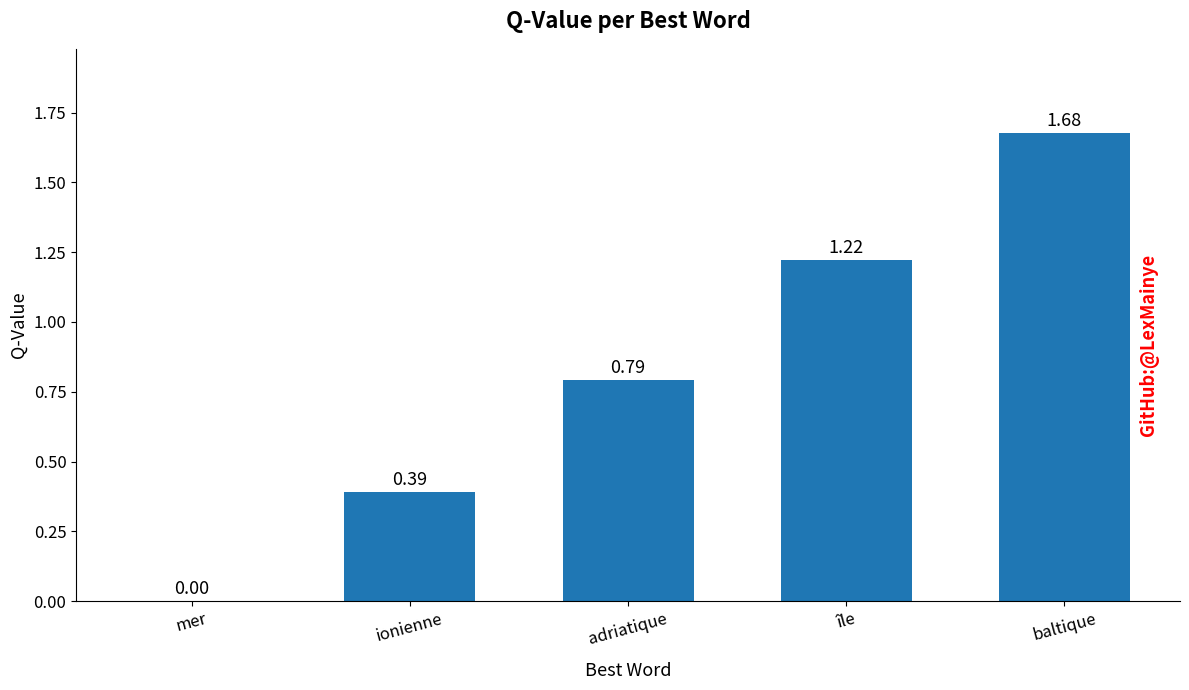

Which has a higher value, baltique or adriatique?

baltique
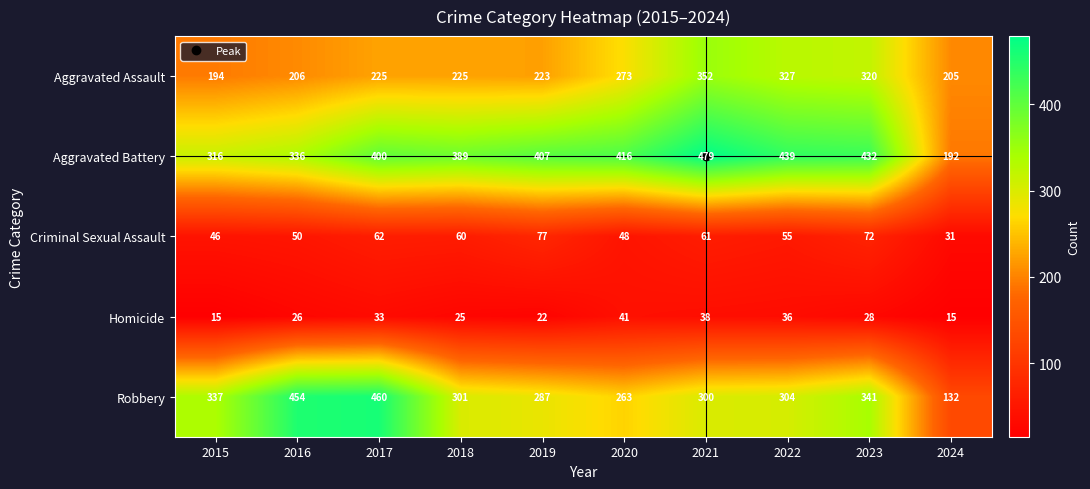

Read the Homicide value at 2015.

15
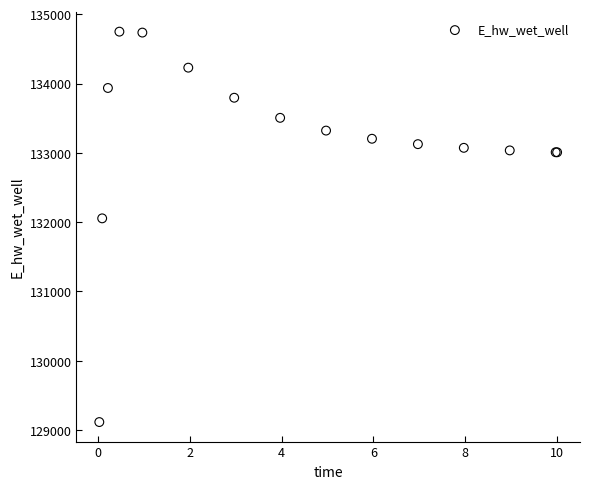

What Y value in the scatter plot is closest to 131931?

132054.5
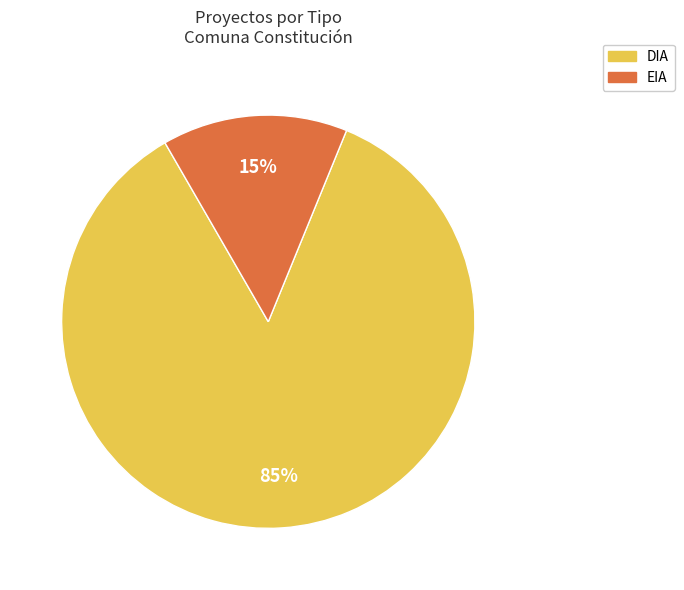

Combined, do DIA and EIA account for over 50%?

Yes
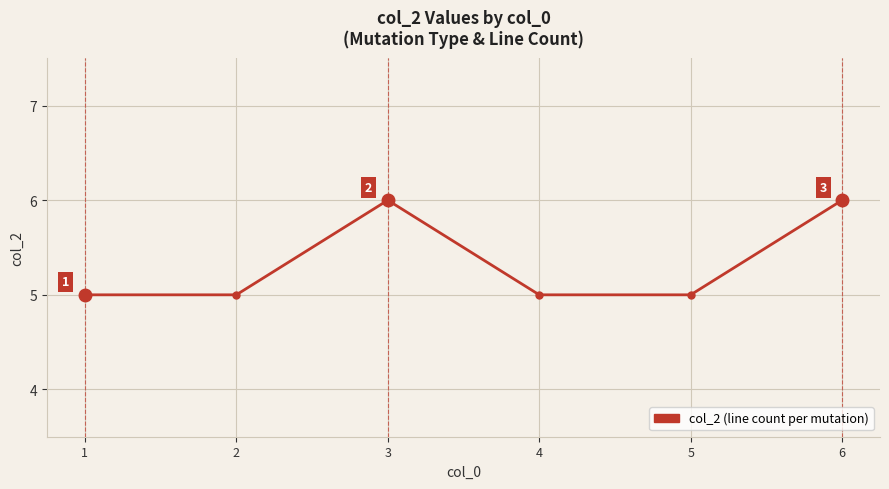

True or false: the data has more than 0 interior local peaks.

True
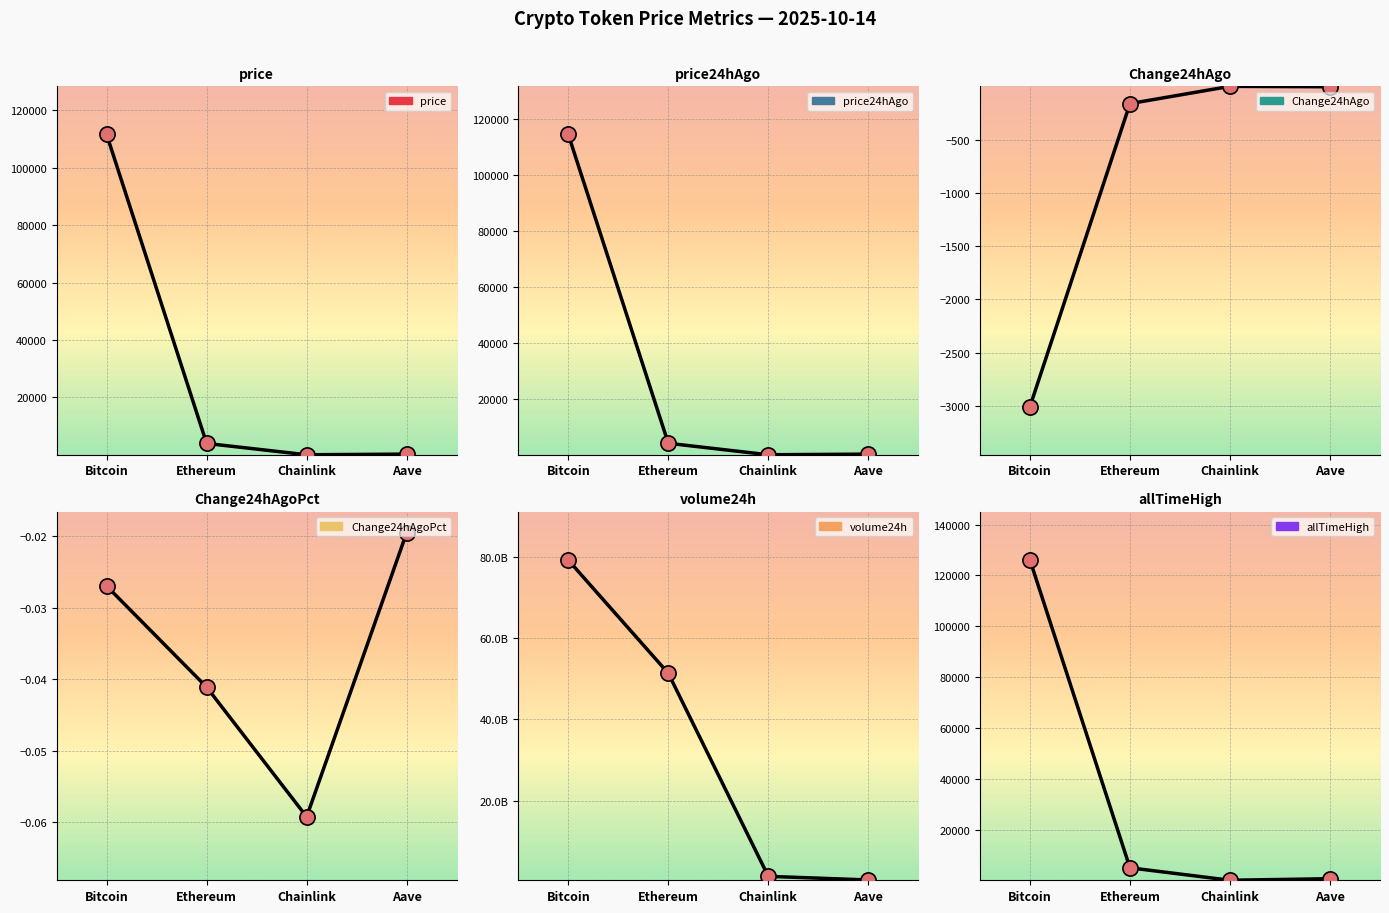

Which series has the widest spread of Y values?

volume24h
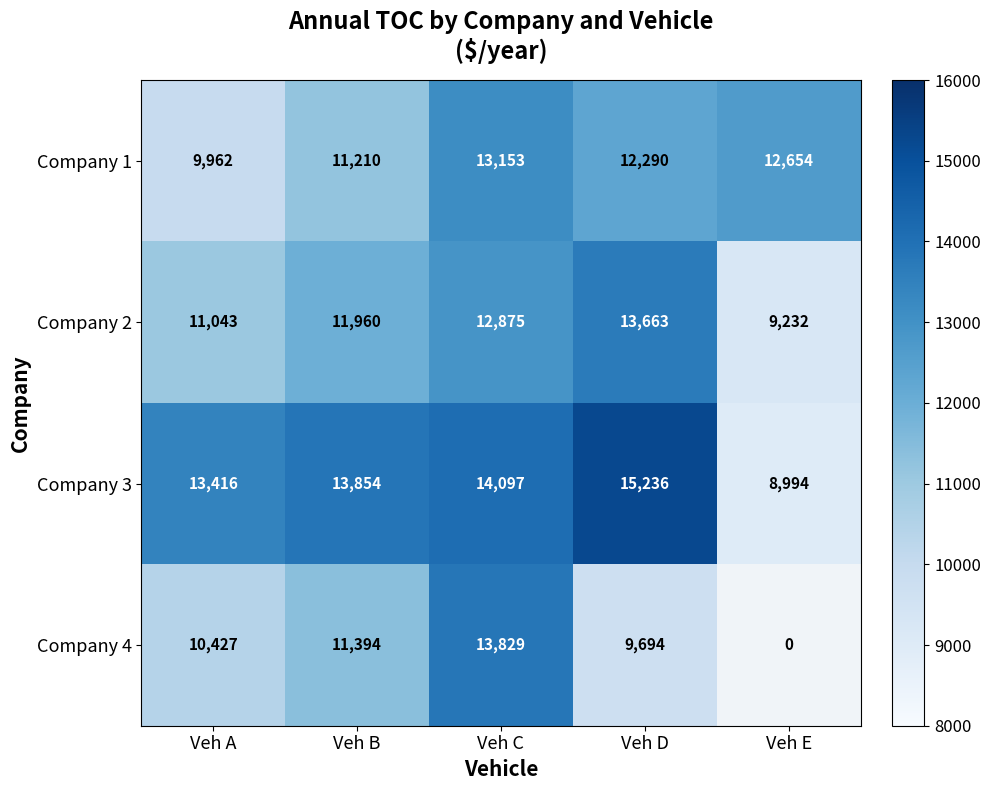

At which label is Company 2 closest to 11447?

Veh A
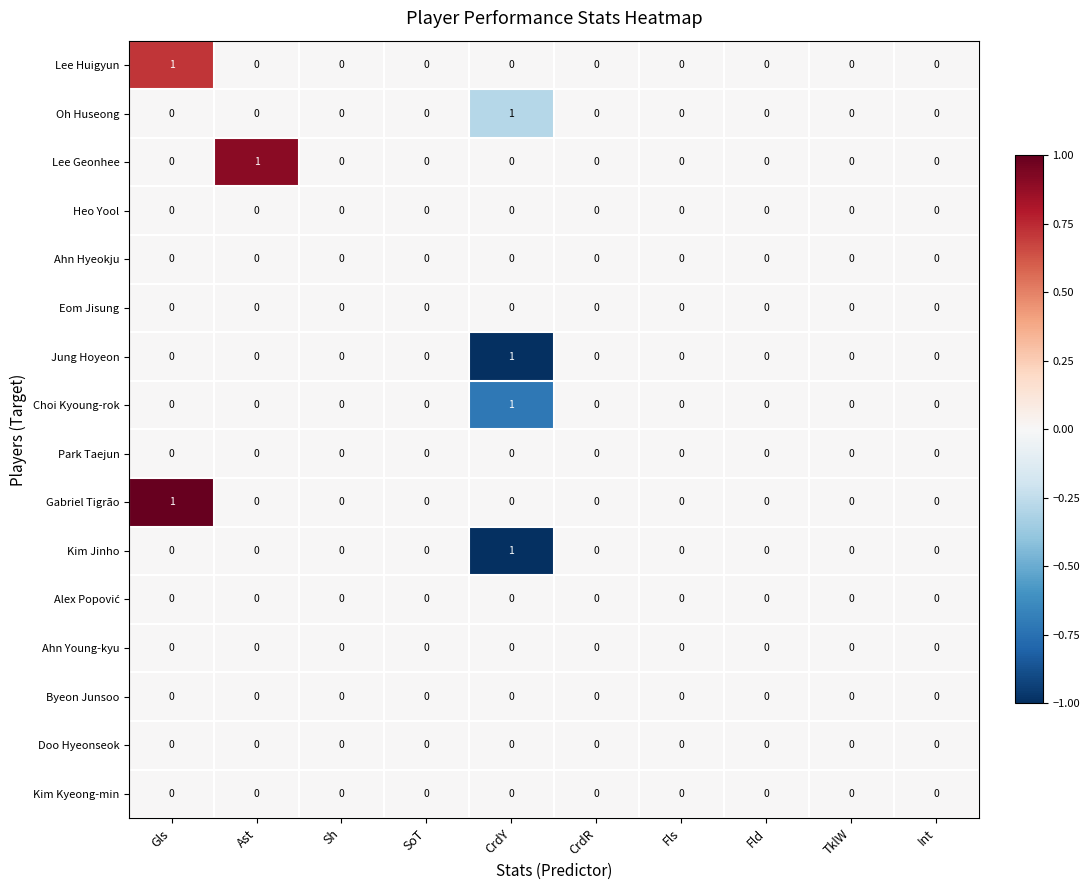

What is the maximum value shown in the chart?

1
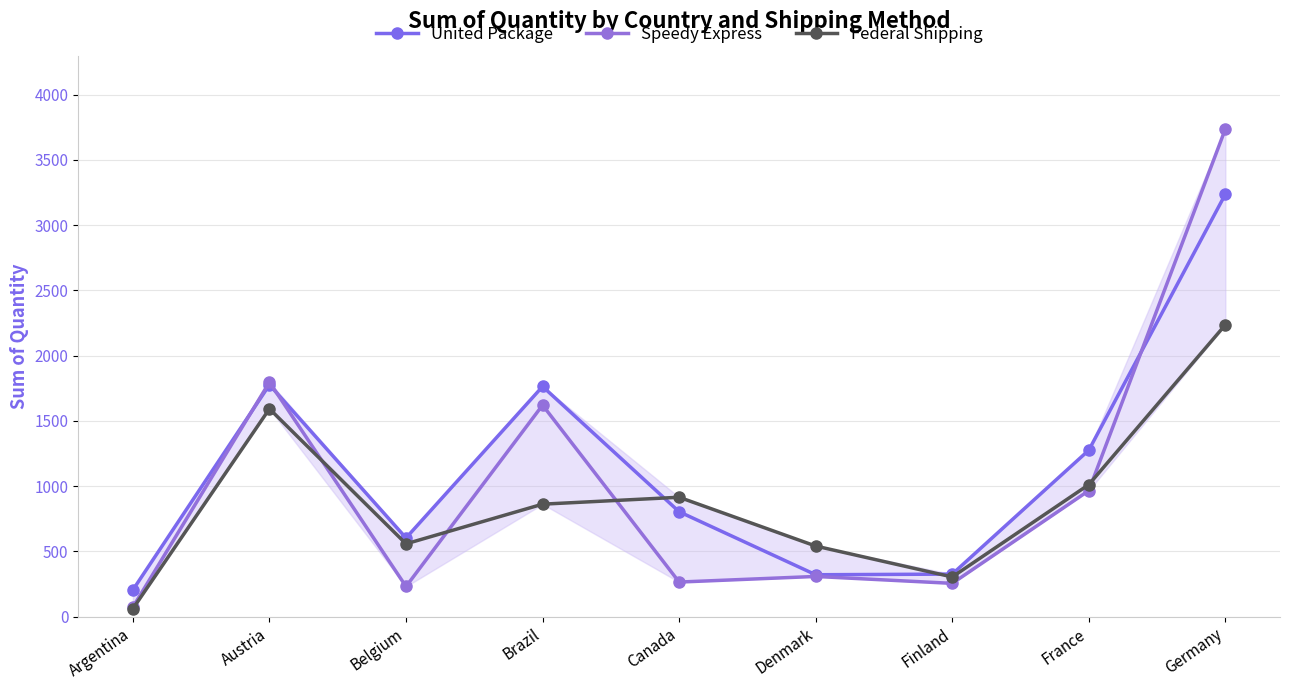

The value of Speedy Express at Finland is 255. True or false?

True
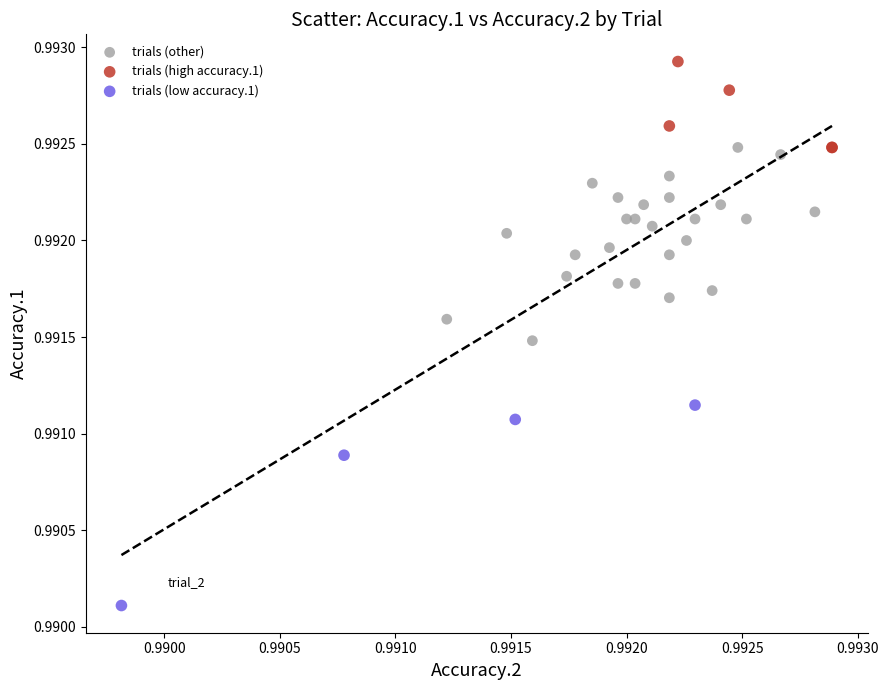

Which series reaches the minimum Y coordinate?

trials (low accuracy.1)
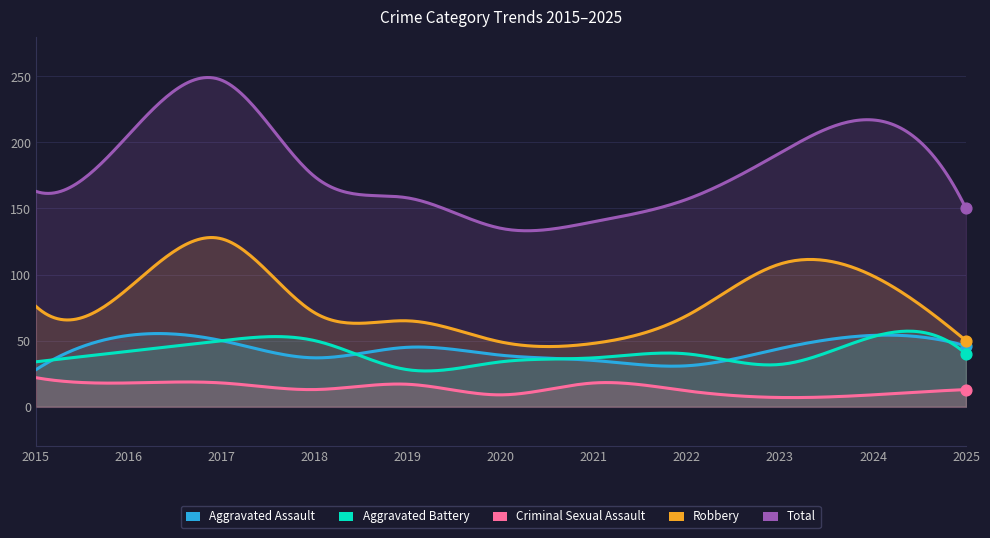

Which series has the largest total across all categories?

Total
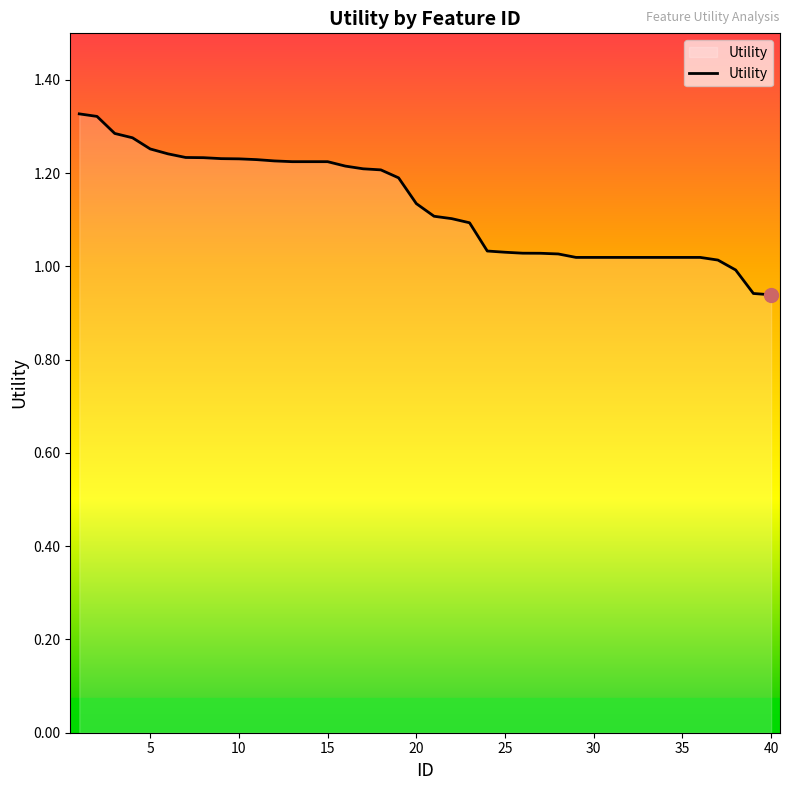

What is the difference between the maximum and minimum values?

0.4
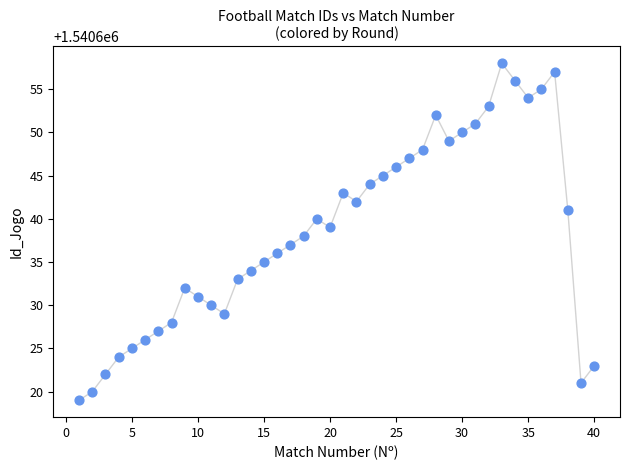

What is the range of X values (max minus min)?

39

● **What you will do**:
Print every one of the lines above without changing a word, and omit the pictures from your answer.

● **Task response**:
Which has a higher value, baltique or adriatique?

baltique

Read the Homicide value at 2015.

15

What Y value in the scatter plot is closest to 131931?

132054.5

Combined, do DIA and EIA account for over 50%?

Yes

True or false: the data has more than 0 interior local peaks.

True

Which series has the widest spread of Y values?

volume24h

At which label is Company 2 closest to 11447?

Veh A

What is the maximum value shown in the chart?

1

The value of Speedy Express at Finland is 255. True or false?

True

Which series reaches the minimum Y coordinate?

trials (low accuracy.1)

Which series has the largest total across all categories?

Total

What is the difference between the maximum and minimum values?

0.4

What is the range of X values (max minus min)?

39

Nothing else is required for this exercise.